By Roz Rogoff
Saving the SycamoresUploaded: Aug 25, 2012
My last commentary on the Bollinger Canyon Road Sycamore trees ended with a nod to Shel Silverstein's the Giving Tree, "to give some space back to the trees on Bollinger, so they can live and grow and be happy." The City Council will decide this Tuesday night if the Sycamore trees will be happy or gone.
The Council is holding its August 28, 2012 meeting in Dougherty Valley. This is part of Mayor Bill Clarkson's promise to take Council meetings to residents in different parts of the city. The Dougherty Valley Community Center could turn into a lion's den if the City Council cannot find a way to widen the portion of Bollinger Canyon Road from Alcosta to Canyon Lakes Drive and still keep the Sycamore trees in the median alive and well.
Last March the City Council voted to widen that portion of Bollinger Canyon Road, but it would have required taking too much from the median for the 30-year old Sycamores there to survive. The Consultants hired for this project recommended planting Crape Myrtle, Chinese Pistache, and Coast Live Oak. These trees are smaller, more colorful, and easier to maintain than the Sycamores.
Maintaining the Sycamores appears to be another reason why RJA Consultants recommended replacing them with "more appropriate landscaping for this roadway segment." In the minutes from the March 27, 2012 City Council meeting, "Vice Mayor Livingstone stated that public safety is job #1" At the June 12, 2012 meeting when residents came out to protest removing the Sycamores, "Vice Mayor Livingstone noted that no one commented that the sycamores are 'sticks' for half of the year without leaves and color. He sees the replacement plan as an improvement."
Here's how the Sycamores are described on Page 4 of the March 27, 2012 staff report on Item 10.2 in the Agenda.
"Median Landscaping The existing landscaping which consists of Sycamore trees and turf are a maintenance and safety issue The turf requires frequent mowing in an area that is difficult to access due to the adjacent travel lanes The leaves also add to the maintenance during the fall and winter and the tree species is identified as having high ozone emissions Additionally the existing street lights in the median are blocked by the trees and reduce the effectiveness of the existing street lighting along this segment The proposed landscaping will replace these trees and the turf with more appropriate trees and vegetation that will require less maintenance and improve safety The proposed landscaping plan is shown in Attachment C and will be presented in more detail at the meeting."
So widening the street was also a good excuse to get rid of these high-maintenance trees and replace them with easier and prettier and "more appropriate landscaping . . ."
Many residents didn't agree and wanted to keep the Sycamores.
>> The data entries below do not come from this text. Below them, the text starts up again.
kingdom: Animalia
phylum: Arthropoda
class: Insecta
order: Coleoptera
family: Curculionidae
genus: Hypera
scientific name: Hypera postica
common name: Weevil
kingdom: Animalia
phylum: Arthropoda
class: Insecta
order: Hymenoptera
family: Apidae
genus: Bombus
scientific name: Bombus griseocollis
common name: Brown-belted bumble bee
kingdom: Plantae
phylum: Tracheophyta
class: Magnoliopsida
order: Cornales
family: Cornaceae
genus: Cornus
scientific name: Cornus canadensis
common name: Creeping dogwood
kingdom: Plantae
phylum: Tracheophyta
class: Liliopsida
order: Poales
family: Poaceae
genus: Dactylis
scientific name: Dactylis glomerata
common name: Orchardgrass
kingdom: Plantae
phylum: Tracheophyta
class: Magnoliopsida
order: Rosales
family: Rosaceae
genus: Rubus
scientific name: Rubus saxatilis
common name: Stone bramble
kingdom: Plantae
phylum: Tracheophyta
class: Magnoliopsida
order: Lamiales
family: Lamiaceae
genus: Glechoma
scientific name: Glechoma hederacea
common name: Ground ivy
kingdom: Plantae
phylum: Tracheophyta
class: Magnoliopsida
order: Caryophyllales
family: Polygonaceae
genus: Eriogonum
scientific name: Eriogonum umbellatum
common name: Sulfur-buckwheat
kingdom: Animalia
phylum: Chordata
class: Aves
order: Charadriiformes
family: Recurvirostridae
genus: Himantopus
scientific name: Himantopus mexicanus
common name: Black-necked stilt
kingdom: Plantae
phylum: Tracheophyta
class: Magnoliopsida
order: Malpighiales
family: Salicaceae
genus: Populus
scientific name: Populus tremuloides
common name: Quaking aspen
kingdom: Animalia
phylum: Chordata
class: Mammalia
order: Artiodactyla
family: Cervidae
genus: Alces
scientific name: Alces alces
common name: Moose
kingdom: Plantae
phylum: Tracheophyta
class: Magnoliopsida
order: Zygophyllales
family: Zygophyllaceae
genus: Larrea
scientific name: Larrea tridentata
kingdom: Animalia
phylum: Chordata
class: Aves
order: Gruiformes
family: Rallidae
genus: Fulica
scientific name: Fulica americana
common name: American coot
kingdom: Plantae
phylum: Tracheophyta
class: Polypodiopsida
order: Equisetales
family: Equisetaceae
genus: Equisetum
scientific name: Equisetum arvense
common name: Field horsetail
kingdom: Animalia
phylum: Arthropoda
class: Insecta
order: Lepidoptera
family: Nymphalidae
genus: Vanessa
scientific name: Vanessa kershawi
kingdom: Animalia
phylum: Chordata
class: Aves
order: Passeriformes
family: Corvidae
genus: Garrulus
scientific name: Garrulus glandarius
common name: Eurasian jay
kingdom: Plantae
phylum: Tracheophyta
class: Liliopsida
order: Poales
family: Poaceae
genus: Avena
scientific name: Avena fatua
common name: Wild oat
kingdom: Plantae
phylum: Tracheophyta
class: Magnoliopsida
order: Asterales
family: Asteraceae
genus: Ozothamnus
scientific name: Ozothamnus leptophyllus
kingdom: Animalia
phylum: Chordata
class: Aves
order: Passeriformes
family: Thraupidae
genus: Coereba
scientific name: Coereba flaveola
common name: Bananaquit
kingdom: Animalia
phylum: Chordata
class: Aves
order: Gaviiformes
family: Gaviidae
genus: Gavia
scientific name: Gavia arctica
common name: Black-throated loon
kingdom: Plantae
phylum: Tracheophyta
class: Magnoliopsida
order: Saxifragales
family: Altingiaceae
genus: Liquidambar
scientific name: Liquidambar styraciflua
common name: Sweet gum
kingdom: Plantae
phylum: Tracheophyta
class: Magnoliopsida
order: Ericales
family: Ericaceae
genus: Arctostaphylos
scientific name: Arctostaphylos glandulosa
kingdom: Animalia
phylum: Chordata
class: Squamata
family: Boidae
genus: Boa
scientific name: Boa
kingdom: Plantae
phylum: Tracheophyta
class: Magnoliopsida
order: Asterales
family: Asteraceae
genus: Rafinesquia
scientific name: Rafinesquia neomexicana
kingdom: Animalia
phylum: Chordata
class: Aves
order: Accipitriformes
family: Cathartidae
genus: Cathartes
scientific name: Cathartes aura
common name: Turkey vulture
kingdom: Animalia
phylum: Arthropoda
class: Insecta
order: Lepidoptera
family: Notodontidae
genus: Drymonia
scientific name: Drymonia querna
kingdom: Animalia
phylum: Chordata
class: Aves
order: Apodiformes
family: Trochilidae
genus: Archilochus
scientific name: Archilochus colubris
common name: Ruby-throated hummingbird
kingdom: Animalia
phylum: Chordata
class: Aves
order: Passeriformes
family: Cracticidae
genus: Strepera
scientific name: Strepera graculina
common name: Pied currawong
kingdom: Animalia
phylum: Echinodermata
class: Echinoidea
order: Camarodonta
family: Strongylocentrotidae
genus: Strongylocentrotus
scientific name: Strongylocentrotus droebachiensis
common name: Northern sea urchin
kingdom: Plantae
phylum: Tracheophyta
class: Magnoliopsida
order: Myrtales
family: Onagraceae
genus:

The new report proposes taking the same 4' off the median, BUT removing the trees and transplanting 75% of them back into the center of the median.
The original planting staggered the trees alternately to the north and south sides of the median. The transplanted trees would be in a straight line up the center of the reduced median. The plan is to transplant 64 of the 85 trees that are removed, and reserve some of the trees for future transplanting if some of the transplants don't make it.
There are still potential safety issues to be considered about keeping the trees. The median would still require mowing, unless shrubs or other ground cover could be planted instead of grass. The annual falling leaves would still require raking, which could be more dangerous for the landscapers because the median would be reduced in size.
I occasionally drive up that portion of Bollinger Canyon Road but not regularly. The residents of Canyon Lakes, Vista Pointe, and Dougherty Valley, and anyone else who drives up that hill every day should have the most input into this decision.
But here's an observation from the Observer. I was driving up Village Parkway from Dublin last week and noticed how pretty the medians looked. Guess what was planted there? I'm no arborist, but it looked like Crepe Myrtle and Chinese Pistache. I didn't see any Sycamores.